AI image generation only stays consistent when the person directing it thinks like a designer. Conserva is what that looks like: a structured prompting framework producing a coherent visual library across an entire premium product, paired with a system-first design language built to hold its point of view as it scales.
Explore interactive prototype
Food platforms tend to fall into two patterns. Some are purely functional: structured, efficient, and difficult to browse with any sense of pleasure. Others lean heavily into visual richness, but lose clarity under the weight of it.
Neither serves the discerning home cook. What that user wants is a platform that feels like it has an opinion, on what's worth eating, how food should be described, what's worth showing and what's worth leaving out. And critically, that opinion has to hold. A platform that's expressive on the discovery screen and transactional three taps in doesn't feel curated. It feels inconsistent. In a premium context, inconsistency reads as carelessness and a user who stops trusting the curation stops using the platform.
Design challenge: How do you build a product that feels expressive and opinionated at every touchpoint, without that expression collapsing into inconsistency as it grows?
Early exploration made one thing clear: a distinct visual voice only stays distinct if it's anchored by rules: colour, typography, composition, and how those elements relate to each other across screens. Without that, the system fragments as content is added.
The instinct
Build the brand first, then figure out the system later.
The reframe
The system is the brand. Build both together.
The system was built using Atomic Design methodology: colour tokens and type scales defined first, spacing rules locked next, then components assembled from those foundations. Nothing was designed in isolation. Every component inherits from the system rather than overriding it.
This allows the product to scale across iOS, Android, and web while maintaining a consistent point of view.
Explore the Conserva Design System
Product photography was produced through an AI image generation workflow built around a structured prompting framework. The framework specifies lighting conditions, texture qualities, compositional relationships, and colour constraints before any prompt is submitted. Without those constraints, AI-generated images produce variety where the product needs coherence. The prompting framework is, in effect, a visual brief applied to a new medium — design thinking about what the system needs, expressed as a specification for the tool.
Full-bleed imagery anchors categories and product views. Rather than competing with type or icons, photography does the cognitive work, reducing the need for labels and making visual richness the navigation mechanism, not decoration.
Colour appears sparingly and with purpose—calls to action, category anchors, key modules. It is never ambient.
Product descriptions open with sensory cues, Bright. Softened. Gently saline, before any technical detail. This sequence reflects how people actually decide whether they want something: feeling first, then fact.
A high-fidelity product where the point of view and the system that sustains it were designed as one thing, not two.
The prototype covers the full purchase flow—discovery, browsing, product detail, and cart—across platforms. The system defines tokens, components, and patterns at a level that can be carried into development without dilution. The AI prompting framework produced a visually coherent image library across product categories without manual policing of each output.
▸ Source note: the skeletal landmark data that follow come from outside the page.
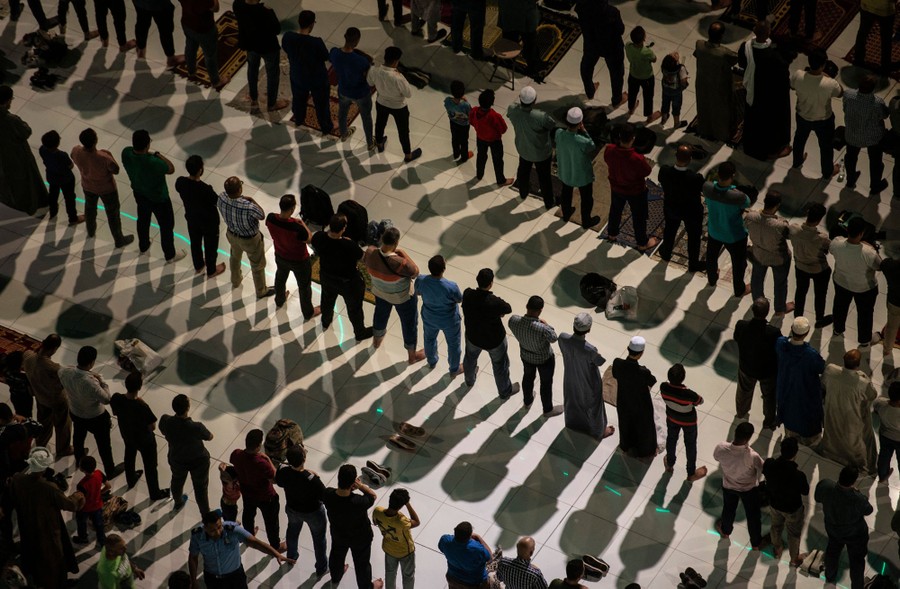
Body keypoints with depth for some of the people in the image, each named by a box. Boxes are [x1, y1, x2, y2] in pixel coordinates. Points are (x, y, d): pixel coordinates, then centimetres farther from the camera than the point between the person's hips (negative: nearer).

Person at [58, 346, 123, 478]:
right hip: (95, 418, -6)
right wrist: (100, 379, -19)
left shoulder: (64, 371, -25)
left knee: (79, 436, 36)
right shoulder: (90, 382, -43)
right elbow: (106, 399, -28)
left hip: (75, 413, 6)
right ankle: (110, 470, 46)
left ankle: (79, 459, 63)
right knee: (104, 445, 22)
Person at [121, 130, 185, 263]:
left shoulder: (126, 153, -27)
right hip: (158, 199, -6)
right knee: (166, 226, 21)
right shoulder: (153, 162, -43)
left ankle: (143, 246, 58)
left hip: (139, 194, 6)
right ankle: (170, 255, 42)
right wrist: (158, 155, -14)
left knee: (143, 219, 33)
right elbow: (171, 169, -21)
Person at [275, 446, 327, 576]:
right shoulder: (312, 479, -42)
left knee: (293, 532, 35)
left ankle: (291, 557, 61)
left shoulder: (283, 472, -28)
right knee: (319, 539, 24)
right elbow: (325, 496, -27)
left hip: (292, 510, 4)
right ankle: (321, 569, 46)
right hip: (313, 513, -4)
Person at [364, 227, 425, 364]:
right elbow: (415, 272, -23)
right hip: (402, 297, -5)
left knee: (381, 314, 35)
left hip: (380, 291, 5)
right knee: (409, 323, 22)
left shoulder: (371, 252, -28)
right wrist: (403, 254, -21)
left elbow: (365, 261, -3)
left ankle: (377, 340, 63)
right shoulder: (399, 263, -43)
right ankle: (412, 355, 42)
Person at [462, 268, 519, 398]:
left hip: (473, 337, 4)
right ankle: (505, 391, 49)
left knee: (470, 358, 35)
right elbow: (508, 309, -16)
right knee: (500, 365, 25)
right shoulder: (495, 302, -38)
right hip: (494, 340, -4)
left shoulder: (467, 294, -28)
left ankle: (469, 379, 64)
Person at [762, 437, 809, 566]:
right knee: (793, 533, 26)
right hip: (792, 508, -3)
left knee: (776, 526, 34)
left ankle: (777, 550, 61)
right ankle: (794, 559, 51)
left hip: (774, 504, 3)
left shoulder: (769, 465, -31)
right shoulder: (798, 475, -41)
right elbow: (805, 491, -20)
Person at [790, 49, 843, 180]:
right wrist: (827, 77, -8)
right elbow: (841, 93, -13)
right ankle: (827, 172, 51)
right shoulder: (830, 84, -38)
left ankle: (797, 163, 61)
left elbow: (792, 86, -5)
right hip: (823, 120, -3)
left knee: (799, 139, 34)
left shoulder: (797, 75, -31)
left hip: (802, 116, 3)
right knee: (826, 146, 27)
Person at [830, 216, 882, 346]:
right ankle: (865, 339, 49)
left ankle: (838, 329, 59)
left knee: (840, 306, 33)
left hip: (841, 283, 3)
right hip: (864, 288, -3)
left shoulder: (836, 243, -32)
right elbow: (879, 266, -20)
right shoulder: (868, 253, -42)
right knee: (865, 313, 26)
Test the sensory-first copywriting with actual users. The editorial logic (sensory cues before technical detail) is defensible, but it was never validated. Does "Bright. Softened. Gently saline." create confidence in a purchase, or does it create confusion about what the product actually is? I'd want to test comprehension and conversion intent against a more descriptive alternative before committing the pattern at scale.
Design for personalization within system constraints. The current system is deliberately consistent: the same tone, the same visual logic, everywhere. A more developed version might allow personalization (preferred categories surfaced differently, copywriting emphasis adjusted for return users) while maintaining the system's coherence. That's the harder design problem: how do you let a system adapt to individuals without losing the editorial point of view that makes it trustworthy?